1. Adaptive Algorithms – 
These are the algorithms that change their routing decisions whenever network topology or traffic load changes. The changes in routing decisions are reflected in the topology as well as the traffic of the network. Also known as dynamic routing, these make use of dynamic information such as current topology, load, delay, etc. to select routes. Optimization parameters are distance, number of hops, and estimated transit time. 

Further, these are classified as follows: 

  • (a) Isolated – In this method each, node makes its routing decisions using the information it has without seeking information from other nodes. The sending nodes don’t have information about the status of a particular link. The disadvantage is that packets may be sent through a congested network which may result in delay.
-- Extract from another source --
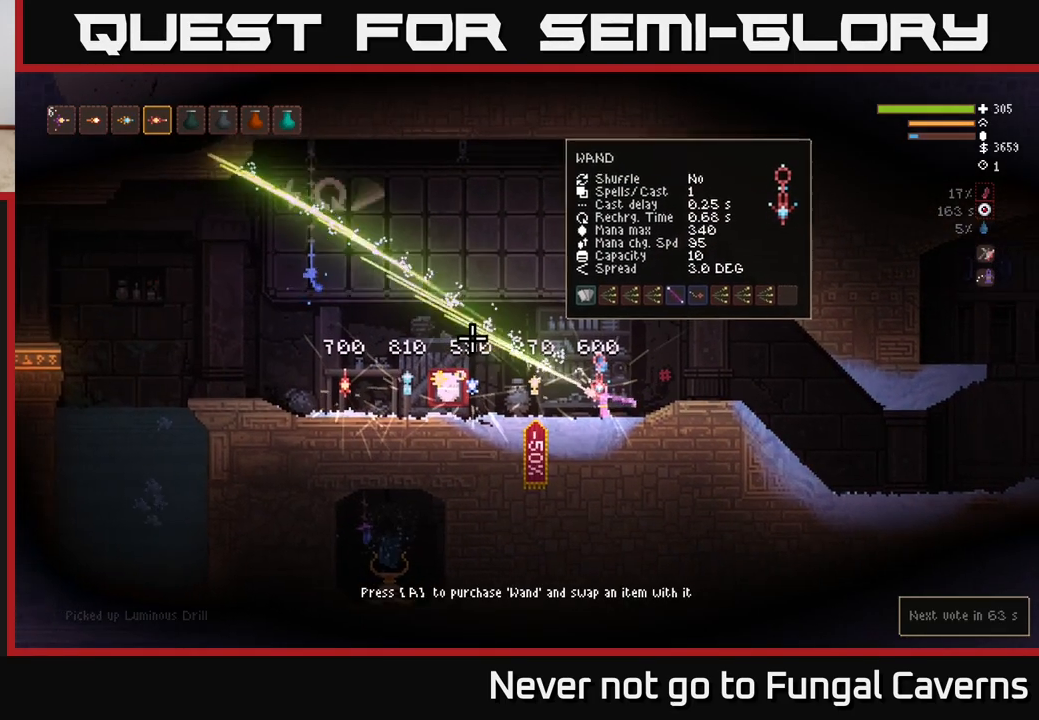
{"buttons": [], "left_stick": "center", "right_stick": "left", "events": [[283, "R2", "up"], [300, "right_stick", "left"]]}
Examples: Hot potato routing, backward learning. 
  • (b) Centralized – In this method, a centralized node has entire information about the network and makes all the routing decisions. The advantage of this is only one node is required to keep the information of the entire network and the disadvantage is that if the central node goes down the entire network is done. The link state algorithm is referred to as a centralized algorithm since it is aware of the cost of each link in the network.
  • (c) Distributed – In this method, the node receives information from its neighbors and then takes the decision about routing the packets. A disadvantage is that the packet may be delayed if there is a change in between intervals in which it receives information and sends packets. It is also known as a decentralized algorithm as it computes the least-cost path between source and destination

2. Non-Adaptive Algorithms – 
These are the algorithms that do not change their routing decisions once they have been selected. This is also known as static routing as a route to be taken is computed in advance and downloaded to routers when a router is booted. 

Further, these are classified as follows: 

  • (a) Flooding – This adapts the technique in which every incoming packet is sent on every outgoing line except from which it arrived. One problem with this is that packets may go in a loop and as a result of which a node may receive duplicate packets. These problems can be overcome with the help of sequence numbers, hop count, and spanning trees. 
  • (b) Random walk – In this method, packets are sent host by host or node by node to one of its neighbors randomly. This is a highly robust method that is usually implemented by sending packets onto the link which is least queued.